Dataset excerpts:
────────────────────
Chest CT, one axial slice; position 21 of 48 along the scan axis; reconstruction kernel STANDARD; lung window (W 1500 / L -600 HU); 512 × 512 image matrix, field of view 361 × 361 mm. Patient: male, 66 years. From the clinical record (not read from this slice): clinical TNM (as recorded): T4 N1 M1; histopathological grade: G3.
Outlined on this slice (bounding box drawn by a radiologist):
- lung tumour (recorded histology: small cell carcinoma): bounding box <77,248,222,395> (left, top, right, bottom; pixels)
────────────────────
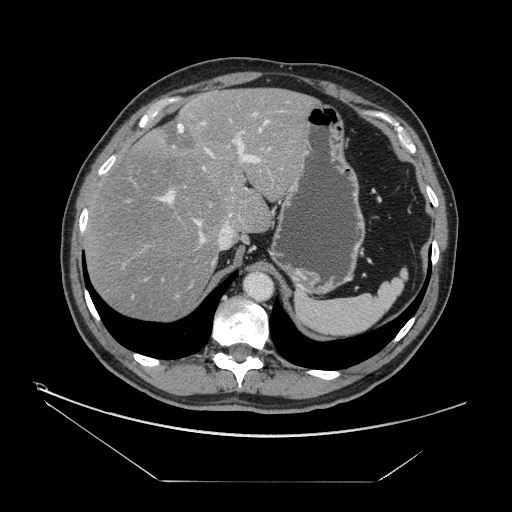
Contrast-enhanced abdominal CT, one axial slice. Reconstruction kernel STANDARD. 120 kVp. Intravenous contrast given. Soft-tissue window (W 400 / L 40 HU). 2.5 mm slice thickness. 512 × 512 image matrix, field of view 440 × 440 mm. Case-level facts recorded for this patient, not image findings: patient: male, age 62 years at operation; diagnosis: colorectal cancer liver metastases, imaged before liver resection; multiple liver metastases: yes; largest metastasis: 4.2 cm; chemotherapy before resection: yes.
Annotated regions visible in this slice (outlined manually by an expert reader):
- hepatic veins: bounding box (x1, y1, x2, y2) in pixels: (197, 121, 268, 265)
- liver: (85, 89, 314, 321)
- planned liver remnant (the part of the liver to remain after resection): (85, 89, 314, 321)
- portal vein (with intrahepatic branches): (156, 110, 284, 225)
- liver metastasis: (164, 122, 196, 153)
────────────────────
Your goal:
Return all lines above that mention the word "image".

Response below:
Chest CT, one axial slice; position 21 of 48 along the scan axis; reconstruction kernel STANDARD; lung window (W 1500 / L -600 HU); 512 × 512 image matrix, field of view 361 × 361 mm. Patient: male, 66 years. From the clinical record (not read from this slice): clinical TNM (as recorded): T4 N1 M1; histopathological grade: G3.
Contrast-enhanced abdominal CT, one axial slice. Reconstruction kernel STANDARD. 120 kVp. Intravenous contrast given. Soft-tissue window (W 400 / L 40 HU). 2.5 mm slice thickness. 512 × 512 image matrix, field of view 440 × 440 mm. Case-level facts recorded for this patient, not image findings: patient: male, age 62 years at operation; diagnosis: colorectal cancer liver metastases, imaged before liver resection; multiple liver metastases: yes; largest metastasis: 4.2 cm; chemotherapy before resection: yes.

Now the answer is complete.